←back to thread

S1: A $6 R1 competitor?

(timkellogg.me)
851 points tkellogg | 1 comments | | HN request time: 0.21s | source
Show context
jebarker ◴[] No.42948939[source]
S1 (and R1 tbh) has a bad smell to me or at least points towards an inefficiency. It's incredible that a tiny number of samples and some inserted <wait> tokens can have such a huge effect on model behavior. I bet that we'll see a way to have the network learn and "emerge" these capabilities during pre-training. We probably just need to look beyond the GPT objective.
replies(2): >>42949122 #>>42953281 #
1. sfink ◴[] No.42953281[source]
I agree, but LLMs in general have a horrendously bad smell in terms of efficiency. s1 and r1 are just proving it.
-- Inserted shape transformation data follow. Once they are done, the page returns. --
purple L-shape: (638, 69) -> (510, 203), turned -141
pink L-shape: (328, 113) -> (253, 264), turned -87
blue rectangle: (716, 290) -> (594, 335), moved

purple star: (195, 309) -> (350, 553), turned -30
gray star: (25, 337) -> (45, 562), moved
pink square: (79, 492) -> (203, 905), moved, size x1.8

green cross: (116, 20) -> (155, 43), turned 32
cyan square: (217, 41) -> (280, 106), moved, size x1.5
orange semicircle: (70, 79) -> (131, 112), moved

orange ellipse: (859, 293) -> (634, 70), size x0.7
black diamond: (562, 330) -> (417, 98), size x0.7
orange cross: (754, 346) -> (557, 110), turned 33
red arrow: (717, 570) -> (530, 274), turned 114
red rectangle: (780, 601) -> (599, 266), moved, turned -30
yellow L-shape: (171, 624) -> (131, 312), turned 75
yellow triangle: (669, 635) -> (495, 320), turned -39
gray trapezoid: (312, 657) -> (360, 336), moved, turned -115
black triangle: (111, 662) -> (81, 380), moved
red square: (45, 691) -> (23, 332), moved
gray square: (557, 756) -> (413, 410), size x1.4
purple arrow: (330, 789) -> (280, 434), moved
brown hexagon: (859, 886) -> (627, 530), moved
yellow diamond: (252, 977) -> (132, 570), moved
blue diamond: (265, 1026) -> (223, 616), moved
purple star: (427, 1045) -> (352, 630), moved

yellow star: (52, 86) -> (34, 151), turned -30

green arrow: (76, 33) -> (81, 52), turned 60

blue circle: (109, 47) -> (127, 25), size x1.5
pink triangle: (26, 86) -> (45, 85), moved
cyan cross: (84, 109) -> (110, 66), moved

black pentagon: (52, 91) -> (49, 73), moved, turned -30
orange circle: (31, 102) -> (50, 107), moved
The models' latent spaces are insanely large. The vast, vast majority pretty much has to be irrelevant and useless, it's just that the training commandeers random fragments of that space to link up the logic they need and it's really hard to know which of the weights are useless, which are useful but interchangeable with other weights, and which are truly load-bearing. You could probably find out easily by testing the model against every possible thing you ever might want it to do, just as soon as someone gets around to enumerating that non-enumerable collection of tasks.

These bogus <wait> tokens kind of demonstrate that the models are sort of desperate to escape the limitations imposed by the limited processing they're allowed to do -- they'll take advantage of thinking time even when it's provided in the silliest manner possible. It's amazing what you can live if it's all you have!

(Apologies for the extended anthropomorphizing.)